Heading into next year’s presidential election, Bush could easily be pushed by political winds to impose import curbs for special interests ranging from textile producers to sugar growers, the analysts said on Friday.
Clyde Prestowitz, president of the Economic Strategic Institute and a trade negotiator in the Reagan administration, said Bush’s trade policy was driven more by a desire for votes than a strong ideological commitment.
“They’re for free trade if it works politically and they’re for protectionism if it works politically,” he said.
Nothing demonstrates this more clearly than the steel tariffs, which Bush imposed in March 2002 to shield domestic producers from intense foreign competition, he said.
“They introduced these measures knowing full well that they were illegal, but they’d have a couple of years to work it through the World Trade Organization. Now, they’re getting marks for being good international citizens and yielding to the WTO,” Prestowitz said. “It was a cynical political move.”
Dan Ikenson, a trade analyst with the libertarian Cato Institute, said he was troubled by US Trade Representative Robert Zoellick’s insistence that lifting the tariffs had nothing to do with the November WTO ruling that they were illegal. Bush and Zoellick insisted they scrapped the duties because US economic circumstances had changed.
“That is akin to United States saying it would just as soon ignore its WTO commitments,” Ikenson said. “What in the world is the top US trade diplomat doing suggesting that?”
In the coming week, the administration hopes to complete a trade pact with Central American nations that will again test its readiness to stand up to influential special interests.
US sugar growers are pleading with the White House to exclude sugar, saying the future of their industry is at stake. That raises political concerns for Bush, who risks alienating the key state of Florida if he guts the US sugar program.
“They’re for free trade if it works politically and they’re for protectionism if it works politically”
The Bush team’s reluctance to tinker with US farm subsidies and import curbs for sugar and citrus and other crops ahead of the election has hampered efforts to reach a new world trade pact under the WTO and the proposed Free Trade Area of the Americas pact stretching from Canada to Argentina.
Farm subsidies total about $19 billion this year, down from a peak of $26 billion in the late 1990s.
In lieu of those pacts, Zoellick has embarked on a series of bilateral free trade agreements with countries in Asia, Latin America and Africa that pale against a WTO or a FTAA pact, said Ed Gresser, director of the Democratic-leaning Progressive Policy Institute’s trade project.

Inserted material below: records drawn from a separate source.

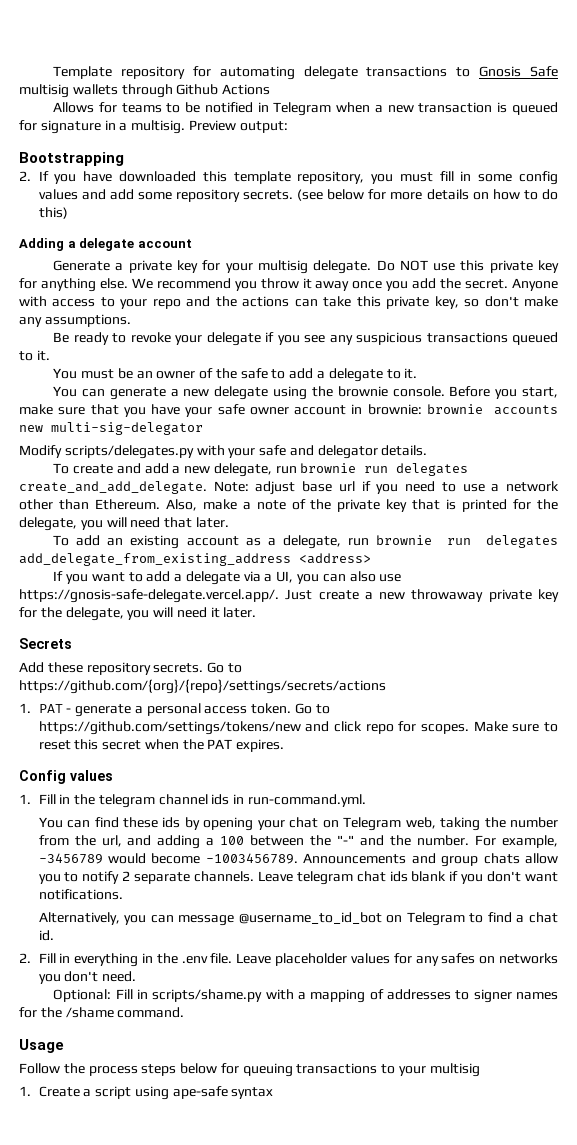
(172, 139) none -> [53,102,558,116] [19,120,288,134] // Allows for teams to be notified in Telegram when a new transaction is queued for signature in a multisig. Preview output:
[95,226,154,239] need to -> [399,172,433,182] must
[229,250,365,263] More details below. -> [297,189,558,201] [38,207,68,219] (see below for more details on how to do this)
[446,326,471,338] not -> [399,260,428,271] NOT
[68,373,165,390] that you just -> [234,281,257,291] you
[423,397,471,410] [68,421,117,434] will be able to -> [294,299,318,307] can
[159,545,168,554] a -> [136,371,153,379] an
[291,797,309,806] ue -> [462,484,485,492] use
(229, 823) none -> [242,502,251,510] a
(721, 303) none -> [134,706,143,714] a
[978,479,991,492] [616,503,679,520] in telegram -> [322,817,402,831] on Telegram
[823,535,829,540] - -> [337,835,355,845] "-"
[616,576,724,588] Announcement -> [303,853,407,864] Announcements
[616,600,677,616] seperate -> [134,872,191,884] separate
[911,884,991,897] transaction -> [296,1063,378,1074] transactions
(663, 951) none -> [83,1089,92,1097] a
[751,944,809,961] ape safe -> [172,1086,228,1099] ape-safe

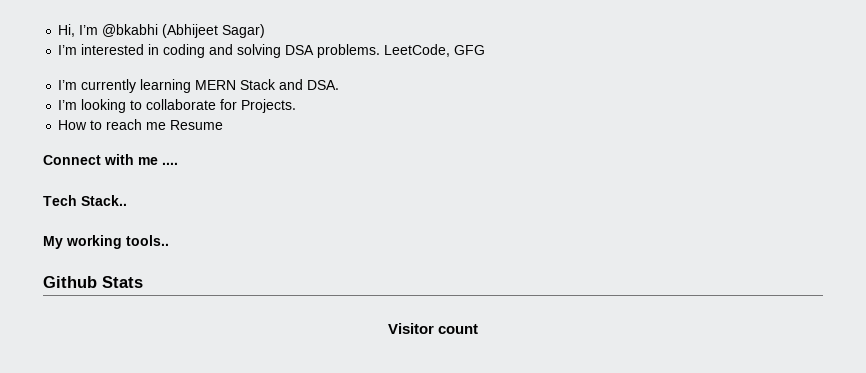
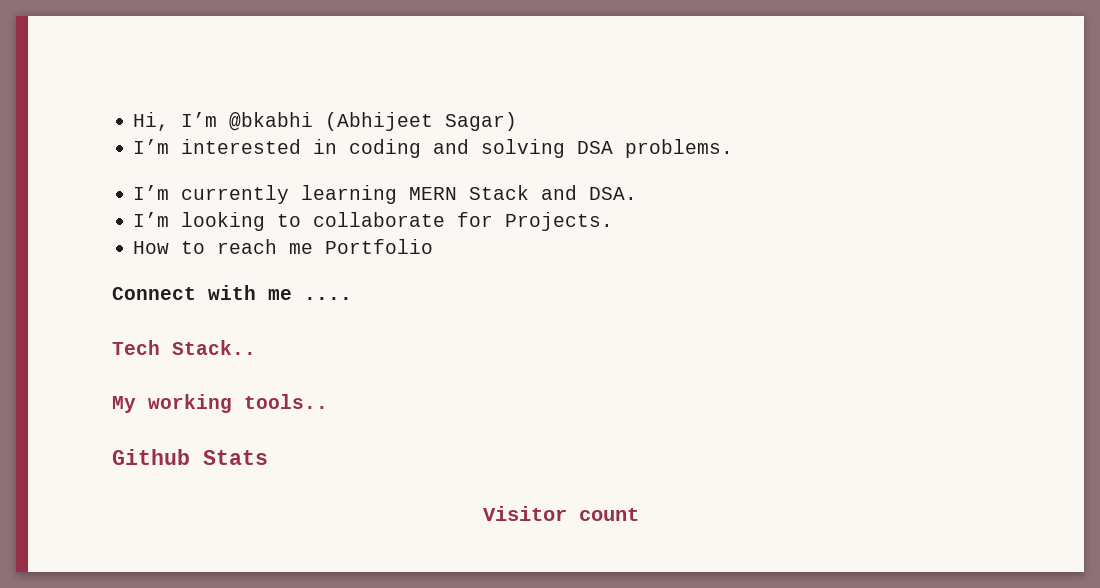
[384,44,486,57] LeetCode, GFG -> (734, 148) none
[170,120,224,130] Resume -> [325,239,434,254] Portfolio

The lack of progress in the larger negotiations has led Zoellick to use some creative arithmetic to argue that Bush trade policy was yielding substantial results.
Earlier this week, he told the Coalition of Service Industries the United States “has completed or launched (free trade agreements) with countries representing 73% of US exports and 69% of our two-way trade.”
To get those figures, he excluded the European Union, Japan, Korea and China because he said they were unlikely to negotiate bilateral trade pacts with the United States.